The animals available to research include early dinosaurs, early mammals, and the ancestors of today’s crocodiles who were common in the large river system that was here at that time.
All the researchers who have used the park as a source of answers have found it to hold a wealth of data about the late Triassic, be accessible to their scholarly efforts through an active research permitting program, and valuable as a source because it is expected to be available for continued research in perpetuity.
And while scientists have been coming to the park for decades project by project, it is only in the last 15 years or so that the Petrified Forest Triassic environment has been understood well enough to provide a detailed context for all the research that has been conducted.
Dr. Bill Parker has been the park’s staff paleontologist for those 15 years, a permanent member of the staff since 2007. Bill is the only staff paleontologist the park has ever had.

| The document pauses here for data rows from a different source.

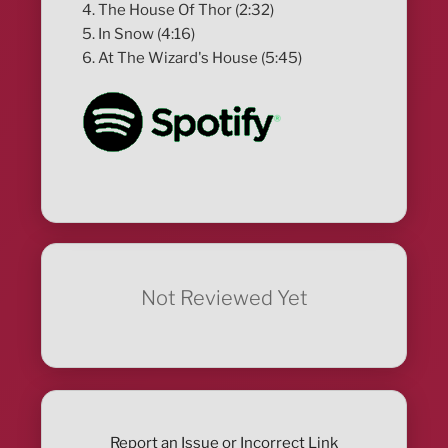
4. The House Of Thor (2:32)
5. In Snow (4:16)
6. At The Wizard's House (5:45)
Not Reviewed Yet
Report an Issue or Incorrect Link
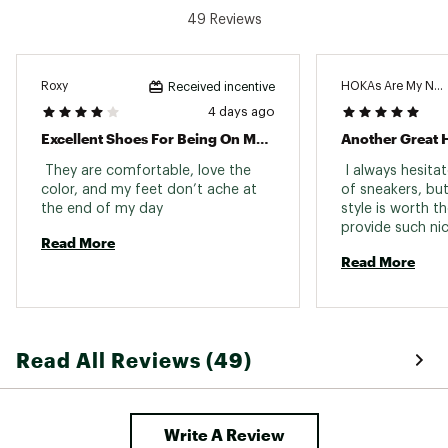
breathability with targeted support
49 Reviews
Refined, speed-centric tongue features
an internal gusset to keep the foot
centered
Roxy
HOKAs Are My New 
Received incentive
4 days ago
IN-SHOE COMFORT:
Excellent Shoes For Being On My Feet All Day!
Another Great H
Super-critically foamed EVA midsole
 They are comfortable, love the 
 I always hesita
provides ultra-responsive cushioning and
color, and my feet don’t ache at 
of sneakers, but
rebound
the end of my day 
style is worth th
Internal gusset and engineered upper
work together to create a secure, locked-
Read More
in fit
Read More
DURABILITY & TRACTION:
Stucky rubber forefoot supplies powerful
Read All Reviews (49)
grip for confident toe-off
Durabrasion rubber heel adds durability
and consistent traction in high-wear
zones
Write A Review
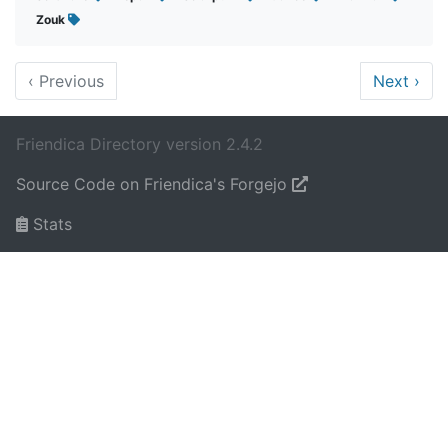
Zouk
‹
Previous
Next
›
Friendica Directory version 2.4.2
Source Code on Friendica's Forgejo
Stats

Since 2007, Bill and others who have helped him, have been able to place all the various layers exposed at Petrified Forest into their relative time period—placing the oldest ones at about 227 million years old and the youngest at about 205 million years old and all the rest in between in their proper time slot.
Petrified Forest is not like Grand Canyon where the layers stay generally in the same order wherever you encounter them. At Petrified Forest, the oldest layers are in the middle of the park, the mid-range layers are in the south, and the youngest layers are in the north.

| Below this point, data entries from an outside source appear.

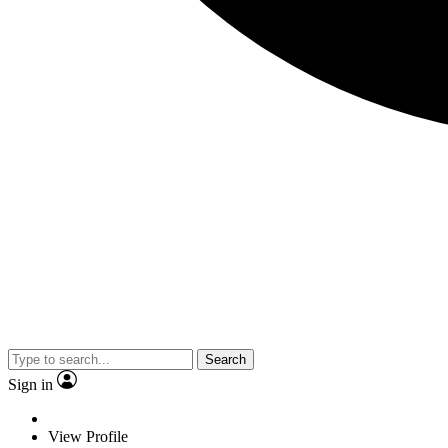
Search
Sign in
View Profile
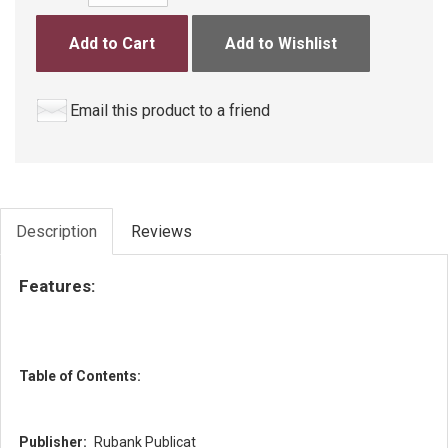
Add to Cart
Add to Wishlist
Email this product to a friend
Description
Reviews
Features:
Table of Contents:
Publisher:
Rubank Publicat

Besides doing his own research every year, Bill has also expanded the number and frequency of university partners who conduct field work at Petrified Forest. He has been able to coordinate the work of a variety of institutions with a variety of interests in such a manner as they are all contributing to an aspect of the overall story while utilizing a portion of the park that is unique to their work. This keeps the work of each partner proprietary to their organization but contributing to the greater good.
This system, involving at least a dozen research institutions along with the work of NPS staff each year, has led to a quickening of the pace of scientific discovery in recent years. The result of that is that Petrified Forest National Park has become one of the most important places in the world for late Triassic scientific research.